Beatrice Moricci est une photographe toscane qui a fait de la crise une opportunité : prendre du temps pour elle. Elle a marché, elle a ralenti, elle a parcouru toute l’Italie depuis le sommet du Grand Saint Bernard jusqu’à l’extrême Sud, à Santa Maria di Leuca, 1800 km le long de la Via Francigena. Elle se confie à l’AEVF.
Béatrice a une voix vive et un accent qui ne laisse aucun doute sur ses origines toscanes. Elle est photographe de métier et, pour son travail, a souvent été amenée à être dans la campagne siennoise. Elle y a rencontré, outre des paysages de cartes postales, les panneaux représentant le pèlerin de la Via Francigena.
“Je me suis toujours dit, en passant rapidement à côté de la signalétique du pèlerin, qu’un jour je reviendrais, lentement, pour approfondir ces lieux que pour le travail j’atteignais et vivais de façon frénétique. J’ai senti l’appel de la découverte.

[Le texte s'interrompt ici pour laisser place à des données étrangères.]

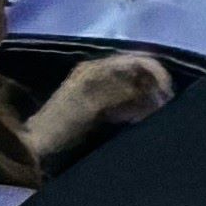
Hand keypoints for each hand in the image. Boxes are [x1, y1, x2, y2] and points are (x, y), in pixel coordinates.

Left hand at [24, 52, 171, 162]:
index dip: (157, 72)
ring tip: (154, 115)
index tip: (168, 94)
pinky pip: (129, 100)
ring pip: (137, 87)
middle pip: (139, 72)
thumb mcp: (91, 103)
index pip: (137, 60)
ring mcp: (100, 89)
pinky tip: (139, 120)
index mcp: (96, 68)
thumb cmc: (61, 124)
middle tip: (164, 108)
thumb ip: (120, 91)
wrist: (36, 146)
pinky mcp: (101, 105)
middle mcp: (99, 73)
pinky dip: (139, 108)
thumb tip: (151, 87)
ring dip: (149, 99)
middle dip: (155, 87)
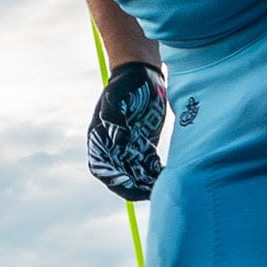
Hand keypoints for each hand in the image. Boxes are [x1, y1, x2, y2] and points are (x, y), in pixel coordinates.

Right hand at [86, 60, 168, 201]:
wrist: (140, 73)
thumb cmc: (126, 84)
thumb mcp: (119, 98)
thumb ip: (116, 118)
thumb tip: (118, 141)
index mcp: (100, 138)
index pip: (102, 167)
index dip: (114, 180)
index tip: (129, 185)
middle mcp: (112, 146)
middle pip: (119, 175)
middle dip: (132, 187)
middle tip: (151, 192)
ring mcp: (127, 146)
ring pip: (134, 173)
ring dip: (145, 183)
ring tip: (162, 188)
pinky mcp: (143, 145)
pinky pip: (147, 166)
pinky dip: (154, 174)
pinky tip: (167, 176)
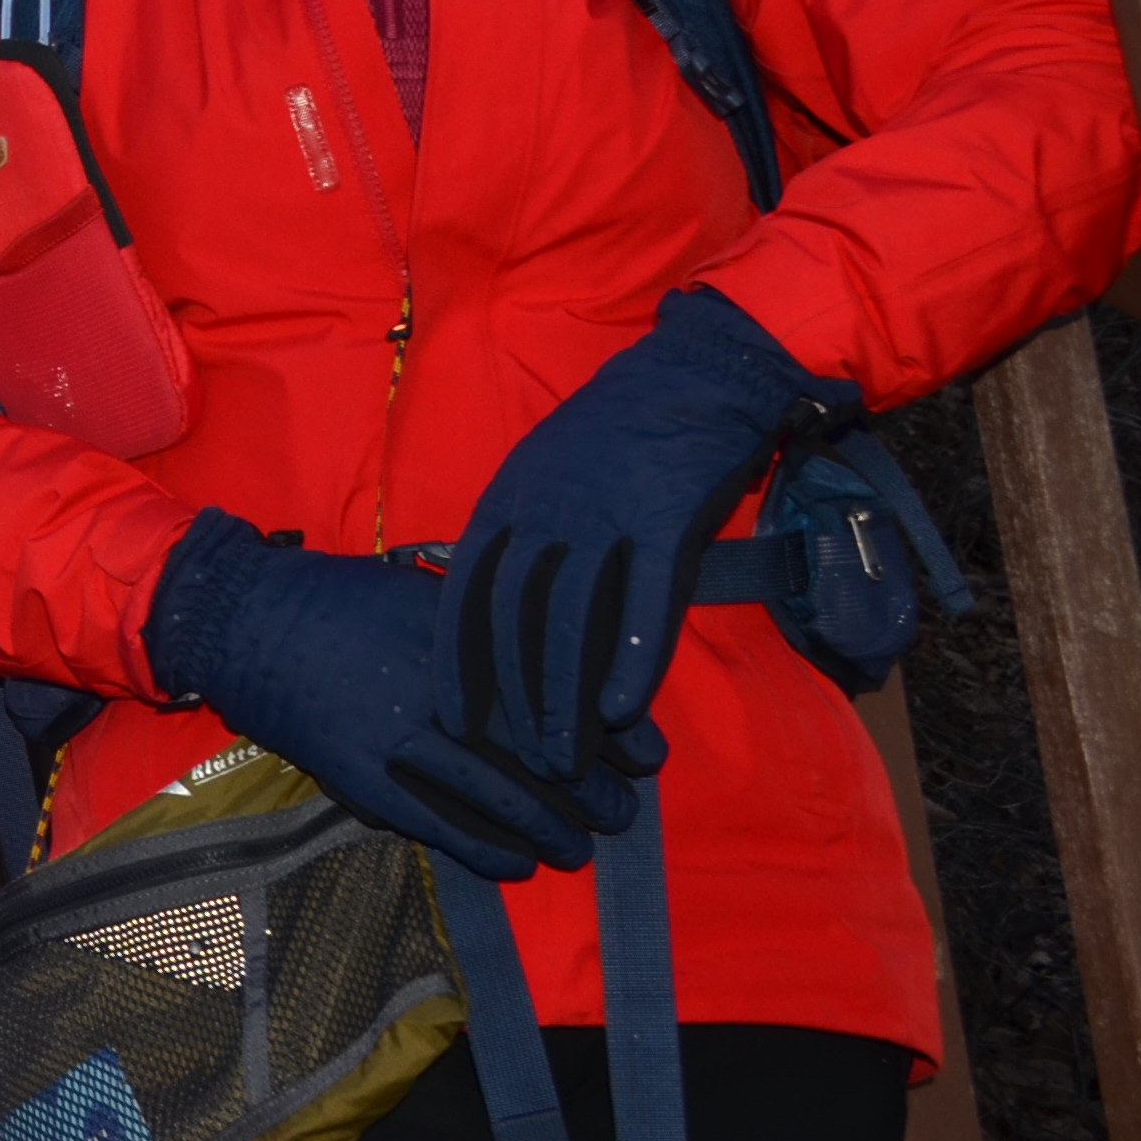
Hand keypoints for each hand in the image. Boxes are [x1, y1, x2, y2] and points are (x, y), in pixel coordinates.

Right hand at [141, 512, 618, 879]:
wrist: (242, 619)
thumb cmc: (339, 597)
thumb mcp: (423, 589)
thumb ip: (489, 627)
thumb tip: (564, 665)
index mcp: (461, 633)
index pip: (559, 692)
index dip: (611, 732)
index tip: (646, 757)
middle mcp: (437, 684)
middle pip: (537, 749)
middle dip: (591, 790)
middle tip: (622, 814)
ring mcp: (395, 732)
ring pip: (494, 793)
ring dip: (547, 829)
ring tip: (578, 849)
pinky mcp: (360, 772)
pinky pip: (435, 822)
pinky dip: (482, 848)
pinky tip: (514, 864)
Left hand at [444, 286, 854, 786]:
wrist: (690, 378)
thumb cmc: (615, 437)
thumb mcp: (543, 478)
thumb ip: (518, 539)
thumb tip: (493, 608)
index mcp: (508, 503)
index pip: (466, 596)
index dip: (458, 663)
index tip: (450, 721)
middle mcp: (543, 513)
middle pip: (513, 620)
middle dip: (511, 698)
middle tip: (514, 763)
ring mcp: (602, 516)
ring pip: (571, 619)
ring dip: (564, 695)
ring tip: (565, 757)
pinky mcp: (664, 519)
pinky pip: (644, 600)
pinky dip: (630, 657)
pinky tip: (622, 708)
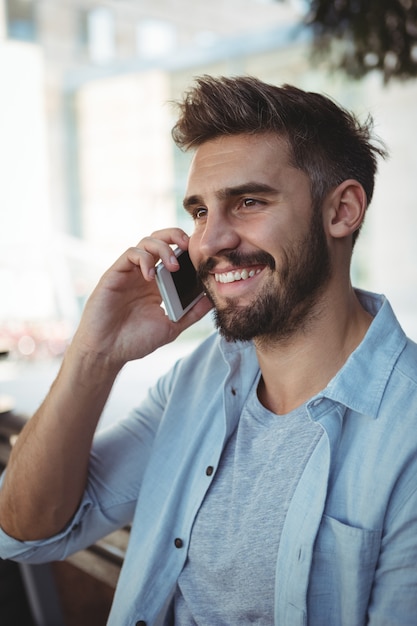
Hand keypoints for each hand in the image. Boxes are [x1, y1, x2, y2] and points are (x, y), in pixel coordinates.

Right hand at [72, 228, 211, 369]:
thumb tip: (213, 300)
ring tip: (173, 266)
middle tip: (188, 246)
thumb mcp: (171, 327)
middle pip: (160, 240)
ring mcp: (129, 273)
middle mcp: (144, 274)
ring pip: (146, 243)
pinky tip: (151, 277)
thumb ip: (191, 313)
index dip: (187, 249)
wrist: (108, 352)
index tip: (202, 255)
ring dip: (162, 249)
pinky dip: (144, 260)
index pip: (174, 255)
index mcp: (158, 284)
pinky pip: (130, 254)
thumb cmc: (135, 341)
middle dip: (175, 236)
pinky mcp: (115, 274)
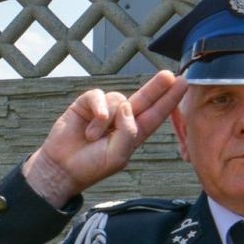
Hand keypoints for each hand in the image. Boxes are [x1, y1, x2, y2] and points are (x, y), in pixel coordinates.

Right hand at [24, 70, 186, 205]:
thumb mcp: (118, 155)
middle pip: (144, 98)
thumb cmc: (91, 166)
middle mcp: (121, 119)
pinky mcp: (86, 105)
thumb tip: (127, 105)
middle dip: (156, 86)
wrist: (61, 168)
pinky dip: (97, 109)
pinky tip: (91, 127)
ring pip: (118, 99)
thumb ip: (129, 131)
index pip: (156, 113)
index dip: (169, 99)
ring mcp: (103, 111)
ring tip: (93, 137)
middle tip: (169, 75)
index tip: (183, 84)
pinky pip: (98, 96)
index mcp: (134, 133)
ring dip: (107, 120)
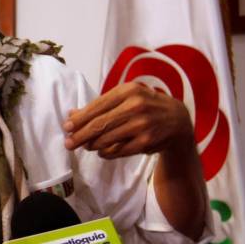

L’année dernière, en 2019, j’ai commencé à parcourir quelques étapes de la Via Francigena et j’en suis immédiatement tombé amoureuse : “Cette expérience doit être prolongée et vidée de sa substance”, me suis-je dit.
Beatrice avait donc prévu de parcourir la Via Francigena du Sud l’année suivante, en 2020. Parmi tous les inconvénients qu’elle a pu compter, elle ne pouvait cependant certainement pas prévoir la plus grande pandémie de l’ère moderne, le premier et impressionnant confinement mondial qui a changé nos habitudes et – souvent – nous a obligés à faire de nouveaux projets.
Mais si Béatrice avait fait l’hypothèse de renoncer à quelques semaines de travail cette année, afin de se consacrer au chemin, elle ne pouvait certainement pas s’attendre à ce qu’une telle occasion se présente à elle en raison de la crise. La saison n’est certainement pas la meilleure pour les photographes de mariage, puisque la plupart d’entre eux ont été reportés. Mais pourquoi ne pas transformer la crise en l’opportunité qu’il attendait ? Et si c’était le moment que Béatrice recherchait, l’année 2020 s’annonçait.
“Pourquoi ne faire que le Sud ?” dit-elle alors. Et la voilà, le 24 juin, au sommet du Grand Saint-Bernard dans la Vallée d’Aoste, prête à parcourir les 1800 km jusqu’à la pointe de la botte italienne.
Un voyage non seulement à pied mais aussi, et surtout, avec la tête et le cœur. Un cœur qui s’est senti comme à la maison tout au long du chemin, grâce à l’accueil que la photographe nous dit avoir trouvé presque partout. La tête, en revanche, a éprouvé l’émotion de se sentir libre avec la conscience, reflétée dans les yeux de ceux qu’elle rencontrait, de faire un geste simple mais révolutionnaire : celui de marcher (une femme, seule) à travers bois et campagne. Il y a eu beaucoup de regards curieux, étonnés et interrogateurs. Chacun lui a offert un sourire, une histoire, quelque chose qui a rendu son voyage unique.
De certains de ces regards et émotions rencontrés en chemin, Béatrice ne pouvait que faire une collection photographique. Quelques clichés sont déjà apparus sur son profil Instagram “Récit d’une aventurière“. Ce qu’elle deviendra, elle le verra calmement une fois de retour. Il faut du temps pour retravailler une expérience si pleine d’émotions, d’anecdotes et d’expériences : “J’ai apprécié le voyage, l’errance de l’esprit et le regard. Il était temps de collecter, un temps de donner et d’échanger. Le temps viendra alors de tout faire prendre forme”.
Beatrice Moricci a 33 ans, elle vit à San Giovanni Valdarno et photographie des mariages en Toscane et en Italie, parfois à l’étranger. Elle a parcouru 1800 km (1400 km à pied et 400 km à vélo) du 24 juin au 24 août.